What is this metric and why is it important?
In addition to knowing how many households are in poverty, it is helpful to know the likelihood that someone born into poverty will leave it. Intergenerational Earnings Elasticity measures the degree to which a parent's income determines a child's. A score of 0 indicates no relationship and a score of 1 represents full determination.
How is Canada doing?
- Of the 15 OECD countries examined here, Canada scores 0.19 which is the third lowest.
- This means that children are much less likely to be stuck at their parents’ income level than children in other countries.
- Norway (0.17) and Denmark (0.15) exhibit even greater social mobility but not by very much, while G7 peers like Germany (0.32), France (0.4) and the United States (0.47) show much less mobility.
Intergenerational earnings elasticity—developed by the economist Miles Corak in 2006 and updated in 2013—measures the extent to which income levels change across generations. A score of 1 means there is no movement from one income level to another from parents to children, whereas a score of 0 indicates no relationship between a parent’s and child’s income—that is, how much your parents earn does not determine how much you will earn later in life.
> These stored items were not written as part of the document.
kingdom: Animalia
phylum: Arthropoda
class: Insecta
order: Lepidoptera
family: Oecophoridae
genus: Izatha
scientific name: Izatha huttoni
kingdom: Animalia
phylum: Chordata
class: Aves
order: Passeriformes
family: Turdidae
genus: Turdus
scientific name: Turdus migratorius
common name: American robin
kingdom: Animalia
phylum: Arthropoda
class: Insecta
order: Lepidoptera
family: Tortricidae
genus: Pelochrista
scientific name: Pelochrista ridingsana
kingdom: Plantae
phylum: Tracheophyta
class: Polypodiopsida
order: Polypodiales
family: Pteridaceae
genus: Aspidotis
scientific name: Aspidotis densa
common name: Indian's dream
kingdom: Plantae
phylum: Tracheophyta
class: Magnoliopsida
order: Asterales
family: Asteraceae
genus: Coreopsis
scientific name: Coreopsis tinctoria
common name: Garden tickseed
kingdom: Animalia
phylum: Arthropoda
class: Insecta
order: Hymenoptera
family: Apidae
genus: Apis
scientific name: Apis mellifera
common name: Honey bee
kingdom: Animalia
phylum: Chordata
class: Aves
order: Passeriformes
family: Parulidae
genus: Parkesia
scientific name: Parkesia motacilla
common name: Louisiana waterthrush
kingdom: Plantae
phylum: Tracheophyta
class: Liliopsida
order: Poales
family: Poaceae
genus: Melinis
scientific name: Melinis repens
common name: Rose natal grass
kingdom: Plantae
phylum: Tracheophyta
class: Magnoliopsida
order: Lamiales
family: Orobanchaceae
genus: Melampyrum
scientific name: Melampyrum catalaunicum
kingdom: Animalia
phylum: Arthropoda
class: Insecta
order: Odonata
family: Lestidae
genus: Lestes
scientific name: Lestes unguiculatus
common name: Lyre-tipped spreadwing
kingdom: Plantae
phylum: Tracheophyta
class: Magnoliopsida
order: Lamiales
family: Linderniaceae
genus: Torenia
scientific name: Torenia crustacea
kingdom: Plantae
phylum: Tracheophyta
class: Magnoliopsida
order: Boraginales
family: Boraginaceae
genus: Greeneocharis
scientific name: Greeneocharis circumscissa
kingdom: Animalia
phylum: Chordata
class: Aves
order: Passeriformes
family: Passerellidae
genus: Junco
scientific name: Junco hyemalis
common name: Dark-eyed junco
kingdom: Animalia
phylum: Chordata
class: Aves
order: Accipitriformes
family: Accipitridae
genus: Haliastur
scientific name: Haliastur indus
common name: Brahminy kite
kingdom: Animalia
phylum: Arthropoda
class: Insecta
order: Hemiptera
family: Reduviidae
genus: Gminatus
Specifically, the comparison is made between fathers and sons, due to the changing role of women in the workforce over time. The parents’ income is derived from 1960s data and the children’s from the 1990s. The elasticity is derived using a regression to the mean model; see Corak 2013 for more details.
Expanding this measure to more countries would enable better comparisons. As well, adding demographic components would allow more detailed comparisons between families. How much does the income of a Black family determine the income of their children, versus a White family?